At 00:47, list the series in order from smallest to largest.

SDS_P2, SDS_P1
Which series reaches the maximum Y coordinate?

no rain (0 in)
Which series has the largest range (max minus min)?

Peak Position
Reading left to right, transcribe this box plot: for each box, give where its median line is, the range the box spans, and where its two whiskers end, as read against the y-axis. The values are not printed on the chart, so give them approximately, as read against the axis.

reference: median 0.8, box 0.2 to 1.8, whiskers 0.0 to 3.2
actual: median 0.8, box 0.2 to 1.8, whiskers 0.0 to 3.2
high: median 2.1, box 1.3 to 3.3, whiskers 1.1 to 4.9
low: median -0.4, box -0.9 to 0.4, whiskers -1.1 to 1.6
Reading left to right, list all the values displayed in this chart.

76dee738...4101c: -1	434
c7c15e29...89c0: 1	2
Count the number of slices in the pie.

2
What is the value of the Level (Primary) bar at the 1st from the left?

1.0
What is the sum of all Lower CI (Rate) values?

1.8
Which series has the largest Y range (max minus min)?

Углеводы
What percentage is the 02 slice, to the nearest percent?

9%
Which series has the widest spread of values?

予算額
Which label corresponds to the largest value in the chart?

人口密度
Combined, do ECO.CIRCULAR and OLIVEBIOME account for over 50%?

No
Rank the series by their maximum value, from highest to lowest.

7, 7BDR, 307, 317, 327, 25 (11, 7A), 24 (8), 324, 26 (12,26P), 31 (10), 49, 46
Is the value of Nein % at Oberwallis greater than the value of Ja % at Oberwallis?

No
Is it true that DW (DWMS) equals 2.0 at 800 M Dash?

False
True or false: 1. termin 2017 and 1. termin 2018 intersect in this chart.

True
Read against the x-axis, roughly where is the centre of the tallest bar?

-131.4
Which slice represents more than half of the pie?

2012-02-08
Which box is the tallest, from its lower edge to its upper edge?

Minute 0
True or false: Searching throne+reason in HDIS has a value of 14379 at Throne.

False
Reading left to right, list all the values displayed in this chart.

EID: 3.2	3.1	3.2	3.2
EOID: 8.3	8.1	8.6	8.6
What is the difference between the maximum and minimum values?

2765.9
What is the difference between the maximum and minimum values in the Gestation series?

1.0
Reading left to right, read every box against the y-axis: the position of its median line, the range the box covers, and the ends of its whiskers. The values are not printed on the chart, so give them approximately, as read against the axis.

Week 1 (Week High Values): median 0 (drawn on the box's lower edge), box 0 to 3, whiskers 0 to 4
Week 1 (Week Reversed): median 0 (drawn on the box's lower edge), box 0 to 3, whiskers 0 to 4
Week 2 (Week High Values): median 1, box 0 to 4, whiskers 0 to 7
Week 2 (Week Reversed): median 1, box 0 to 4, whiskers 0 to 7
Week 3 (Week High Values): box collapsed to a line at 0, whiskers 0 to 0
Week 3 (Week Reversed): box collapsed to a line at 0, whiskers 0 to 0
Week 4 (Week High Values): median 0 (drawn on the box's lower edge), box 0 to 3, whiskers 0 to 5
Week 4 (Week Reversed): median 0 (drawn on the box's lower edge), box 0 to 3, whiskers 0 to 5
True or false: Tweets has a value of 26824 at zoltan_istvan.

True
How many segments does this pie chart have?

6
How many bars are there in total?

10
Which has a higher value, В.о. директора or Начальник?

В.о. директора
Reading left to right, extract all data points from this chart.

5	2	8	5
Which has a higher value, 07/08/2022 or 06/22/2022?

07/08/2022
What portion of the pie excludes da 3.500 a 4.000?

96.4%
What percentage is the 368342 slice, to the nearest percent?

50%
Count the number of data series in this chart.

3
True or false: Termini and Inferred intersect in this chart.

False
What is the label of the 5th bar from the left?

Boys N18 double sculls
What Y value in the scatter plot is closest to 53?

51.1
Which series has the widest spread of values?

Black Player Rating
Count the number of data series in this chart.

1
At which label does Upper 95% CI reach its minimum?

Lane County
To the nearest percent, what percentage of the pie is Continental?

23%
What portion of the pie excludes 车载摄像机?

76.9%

* WHAT NEEDS TO BE DONE *
Write out the listing word for word, from its first line through the line containing "Reading left to right, transcribe", including that line.

* RESULT OF THE EXERCISE *
At 00:47, list the series in order from smallest to largest.

SDS_P2, SDS_P1
Which series reaches the maximum Y coordinate?

no rain (0 in)
Which series has the largest range (max minus min)?

Peak Position
Reading left to right, transcribe this box plot: for each box, give where its median line is, the range the box spans, and where its two whiskers end, as read against the y-axis. The values are not printed on the chart, so give them approximately, as read against the axis.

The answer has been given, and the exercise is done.